たまに「先生にとって理想のバレエはどんなものですか?」
と聞かれる事があります。
そんな時、む~、と考え込んでしまうのですが・・・
多分、どの立場からバレエを観るかで、理想は変化すると思います。
また、理想というよりは、好み、といった方が私はしっくりきます。
技術的に一定のレベルを満たした後は、やっぱり心の琴線に触れるか触れないか、が問題になり、そこは突き詰めるとやっぱり個人の好みになると思うんですよね。

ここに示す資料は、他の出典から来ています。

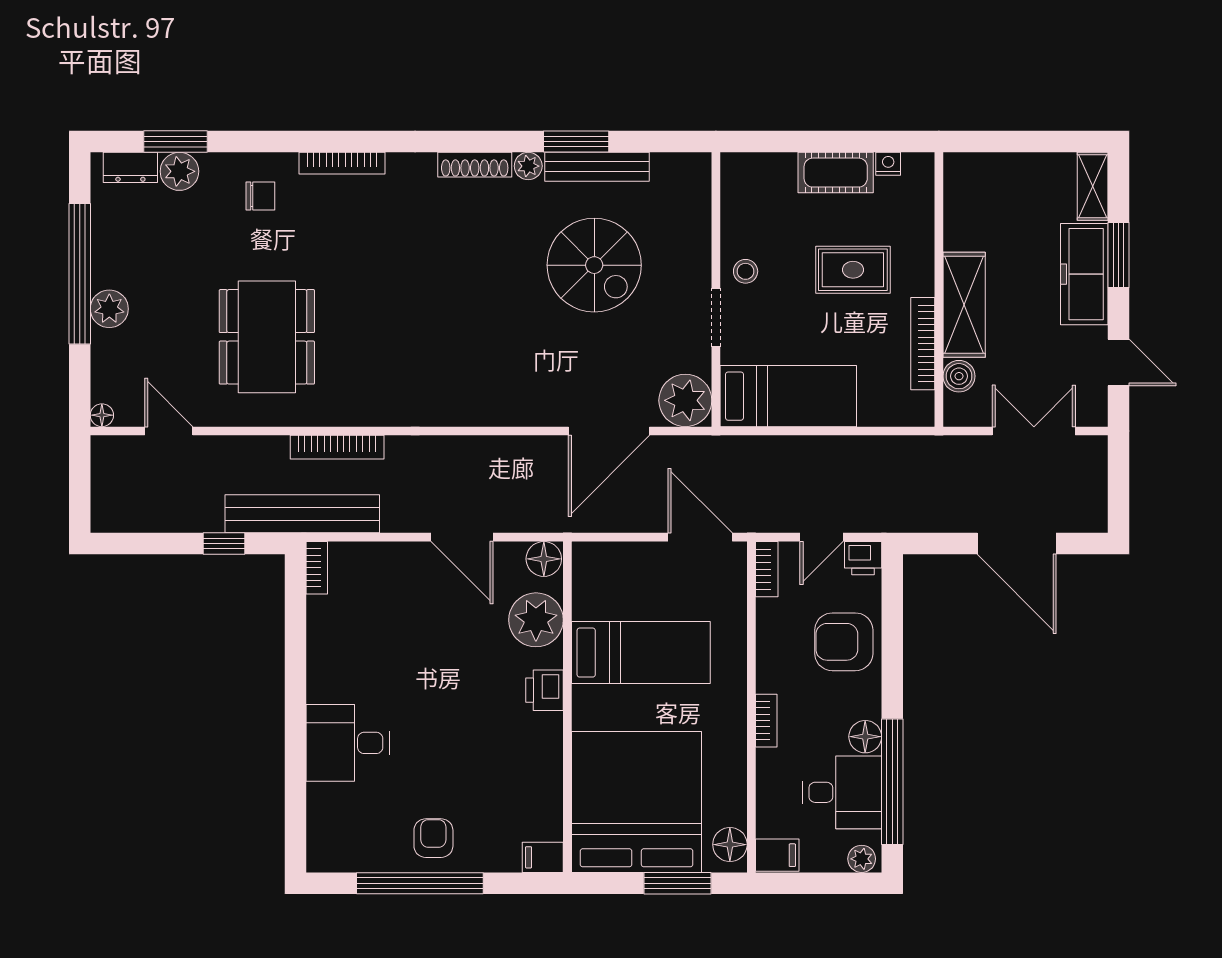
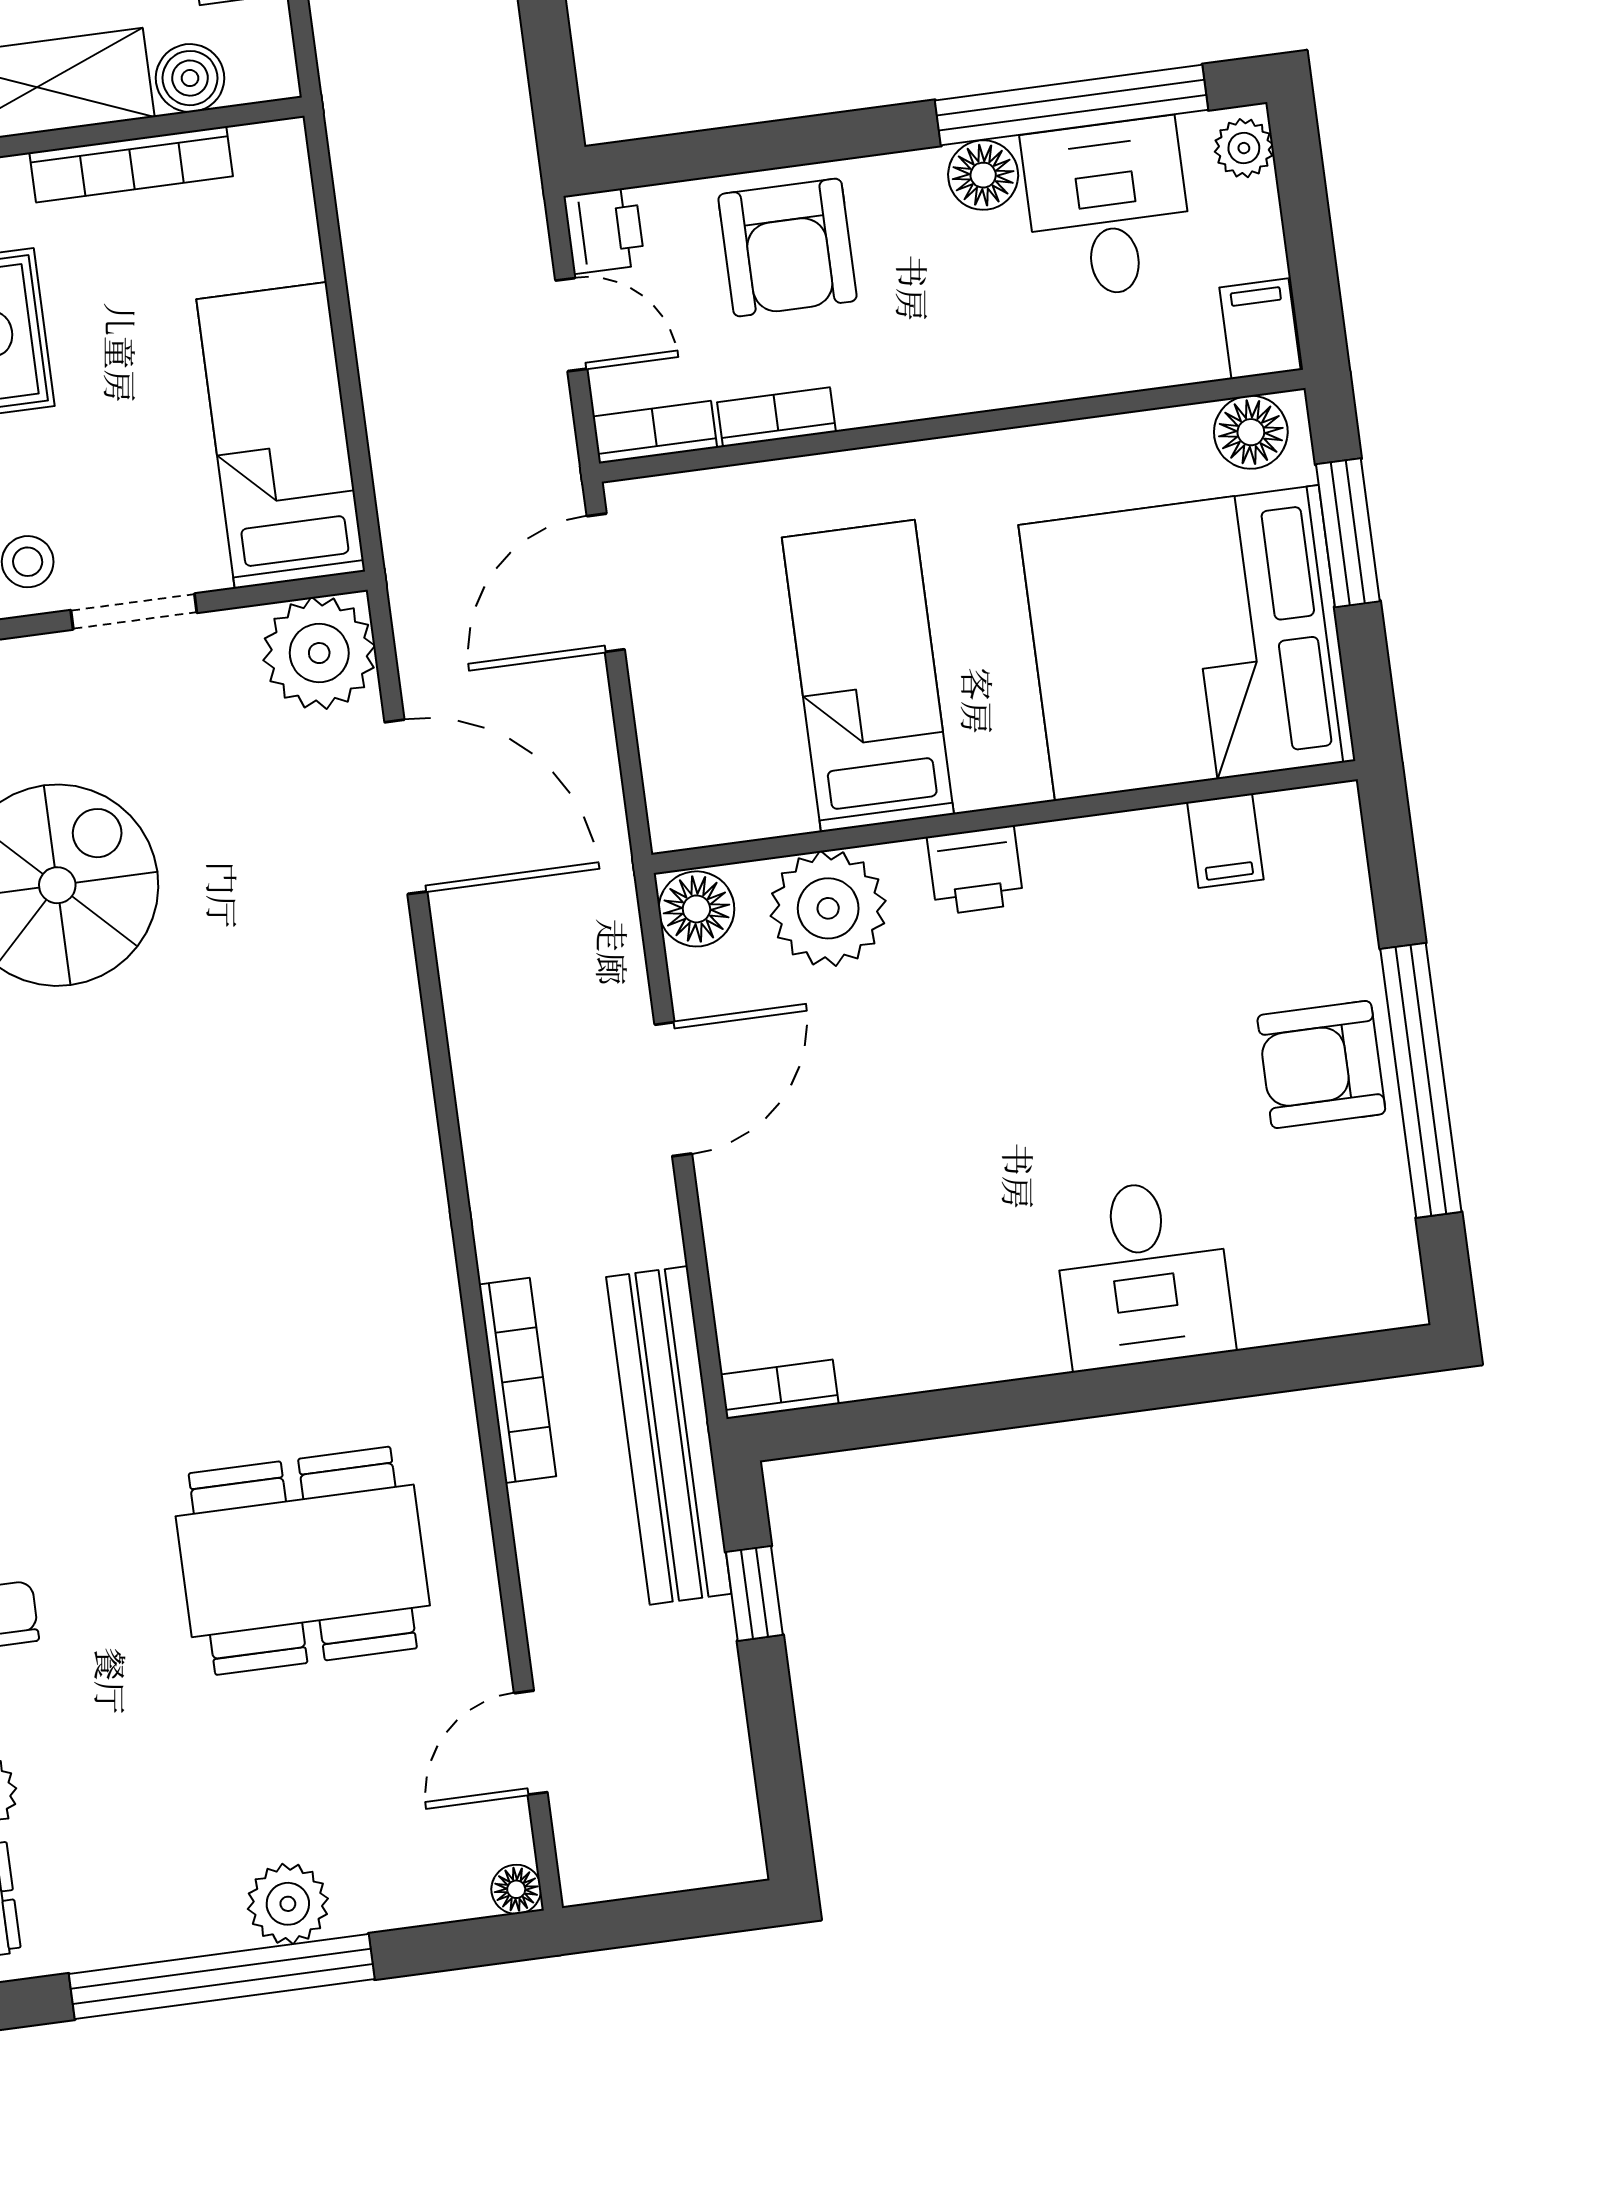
bookcase: (766, 721) -> (777, 417), moved
armchair: (433, 838) -> (1321, 1065), width x1.38, depth x1.38
filing cabinet: (543, 857) -> (1225, 841), moved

プロとしてならば、「お金を払っても観たい!」と思うものを最低基本としてほしい。欲を言えば、興奮をプラスしてほしい。心を動かしてほしい。プロでしか成しえないであろう、細部まで手が届いた、最高に精密なものの上に心が通じる公演が観たい。
「発表会」としてならば、キラキラしていてほしい。技術的な課題はともかく、あ~、踊るのが好きなんだなあ、頑張ってるなあ、かわいいなあ、楽しそうだなあ~、と子供達が舞台上で生き生きしている姿が観たい。
そういう意味では、10月の発表会を観に来てくれていた子供達が、観終わったあと、ロビーで踊っていたという話を聞いて、とても嬉しかったです。中には、その後バレエを始めた子もいるそうな。コロナ禍の中、何か明るいやる気につながっていたら本当に嬉しい。
技術的には、綺麗なアン・ディオールからの足先が逃げ出すようなデブロッぺが好き。回転は音楽とシンクロしていてアクセントが欲しい。背中、首、腕、は流れるような美しい動きの中に、そこはかとなく物思いが漂う感じが好き。ジャンプは空気を切り裂いて、空中に浮遊する感じがあるジャンプが好き。
そして何より、物語がないバレエであれば音楽を、物語があるバレエであれば演じている人物の心情を伝えて訴えてくる踊りが好き。